Es una forma de “terrorismo estatal”, apunta el cubano Carlos Alberto Montaner (quien ha sufrido la difamación patrocinada por el aparato de propaganda castrista). En su ensayo incluido en el libro El otro paredón, Montaner añade que “los prejuicios sociales sembrados contra la víctima terminan por arraigarse gradualmente en la memoria colectiva y las personas –en especial las nuevas generaciones– los aceptan como la historia verdadera o la biografía real”. No hace falta mayor análisis para percatarnos de que eso está sucediendo en este país: en los medios del Gobierno, en las sabatinas, en los contenidos de los planes educativos, en los lemas publicitarios del Estado, etcétera.

Si tienes la mala suerte de aparecer en una foto, de haber compartido una reunión, o de haber tenido alguna relación de amistad o profesional con la persona incorrecta, ellos lo utilizarán para endosarte todos los pecados, reales o imaginarios, de esa persona. Música de fondo, voz en off, falacia tras falacias, medias verdades y listo: el dedo está puesto sobre ti, eres culpable de los errores de otros, de los delitos de otros, eres el enemigo del pueblo, te anulan, tu reputación muere. La imagen lo es todo, la verdad es apenas un inconveniente salvable. Las legiones de trolls se encargarán de que en las redes sociales la lapidación siga.

No quiero decir que esto no haya sucedido en el pasado o en otros ámbitos fuera del estatal. Pero nunca antes se ha hecho de forma tan sistemática, cruda y masiva como hoy. Las sabatinas son un circo romano posmoderno, donde ya no hay leones que se coman cristianos, pero sí chacales y bufones contratados que gastan enormes recursos públicos en martillar a cualquier adversario o crítico del presidente, mientras este se lava las manos y terceriza la intifada. Una violación clara del artículo 11 de la Convención Americana de DDHH: Nadie puede ser objeto de… ataques ilegales a su honra o reputación.

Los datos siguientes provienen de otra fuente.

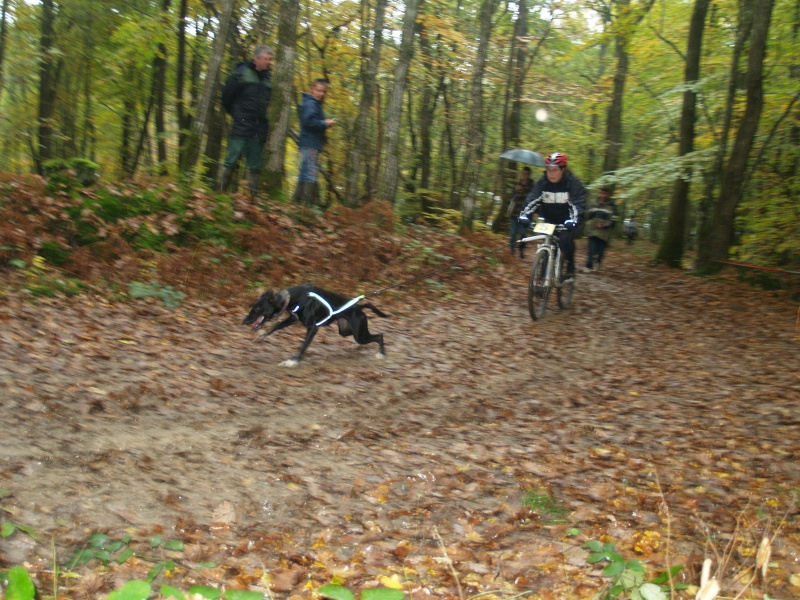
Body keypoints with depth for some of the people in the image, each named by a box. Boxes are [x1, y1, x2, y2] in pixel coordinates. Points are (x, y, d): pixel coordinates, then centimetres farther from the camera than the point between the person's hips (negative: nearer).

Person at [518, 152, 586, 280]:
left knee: (565, 239, -27)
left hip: (567, 221, -4)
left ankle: (571, 267, -8)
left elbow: (578, 204, -27)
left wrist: (573, 220, -45)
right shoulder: (542, 183, -9)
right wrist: (524, 215, -36)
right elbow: (532, 200, -18)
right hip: (550, 220, 4)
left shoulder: (573, 183, -18)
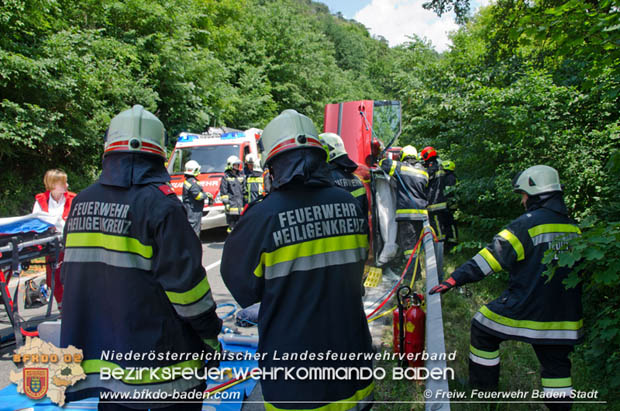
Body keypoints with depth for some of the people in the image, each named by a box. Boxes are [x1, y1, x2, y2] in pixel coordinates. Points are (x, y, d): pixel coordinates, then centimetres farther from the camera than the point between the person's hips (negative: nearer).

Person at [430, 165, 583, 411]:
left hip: (524, 308, -6)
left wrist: (456, 279, -19)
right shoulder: (573, 228, 7)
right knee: (556, 363, 17)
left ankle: (483, 388, 25)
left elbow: (493, 255, -19)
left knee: (483, 330, 15)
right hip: (563, 315, 6)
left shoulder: (528, 224, -13)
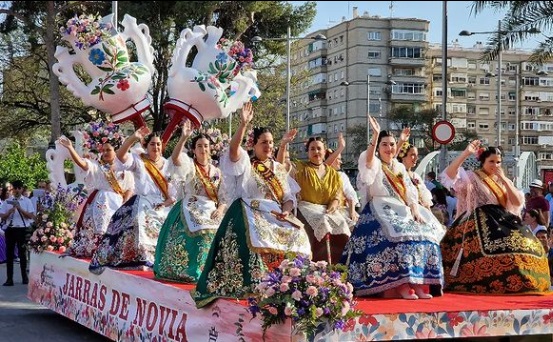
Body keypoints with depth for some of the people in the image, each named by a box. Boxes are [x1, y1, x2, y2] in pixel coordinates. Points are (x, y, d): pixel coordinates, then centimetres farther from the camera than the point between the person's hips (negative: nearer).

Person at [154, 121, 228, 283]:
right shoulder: (189, 165, 3)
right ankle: (191, 272, -15)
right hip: (191, 211, -4)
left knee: (213, 236, -15)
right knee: (199, 235, -24)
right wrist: (183, 137, -33)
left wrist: (220, 209, -6)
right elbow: (175, 158, -20)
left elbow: (223, 196, 15)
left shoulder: (217, 172, 16)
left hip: (211, 213, 4)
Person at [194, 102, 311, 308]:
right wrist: (243, 124, -27)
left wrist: (286, 211, -7)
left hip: (277, 216, 5)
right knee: (260, 237, -34)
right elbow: (233, 149, -17)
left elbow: (289, 197, 16)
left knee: (297, 236, -20)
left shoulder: (279, 169, 20)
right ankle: (255, 286, -33)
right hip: (251, 214, -5)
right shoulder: (245, 164, 6)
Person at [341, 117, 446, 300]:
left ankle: (419, 284, -20)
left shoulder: (400, 167, 21)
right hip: (381, 212, -6)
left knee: (424, 235, -17)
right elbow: (367, 162, -23)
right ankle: (401, 286, -33)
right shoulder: (374, 164, 3)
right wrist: (375, 135, -32)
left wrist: (415, 210, -5)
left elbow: (411, 192, 14)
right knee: (400, 236, -32)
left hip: (402, 212, 6)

A nivel psicológico, el afán guillotinesco es claro, solo que en vez de una cabeza cortada se exhibe la honra menospreciada de periodistas, contrincantes electorales, críticos, antiguos compañeros disidentes, activistas de ONG, etcétera. Se tergiversa el pasado para controlar el presente, y así se deja sin futuro a sus víctimas. Es una fórmula mucho más refinada que los linchamientos tradicionales, pero el principio activo es el mismo: ¡muerte al hereje!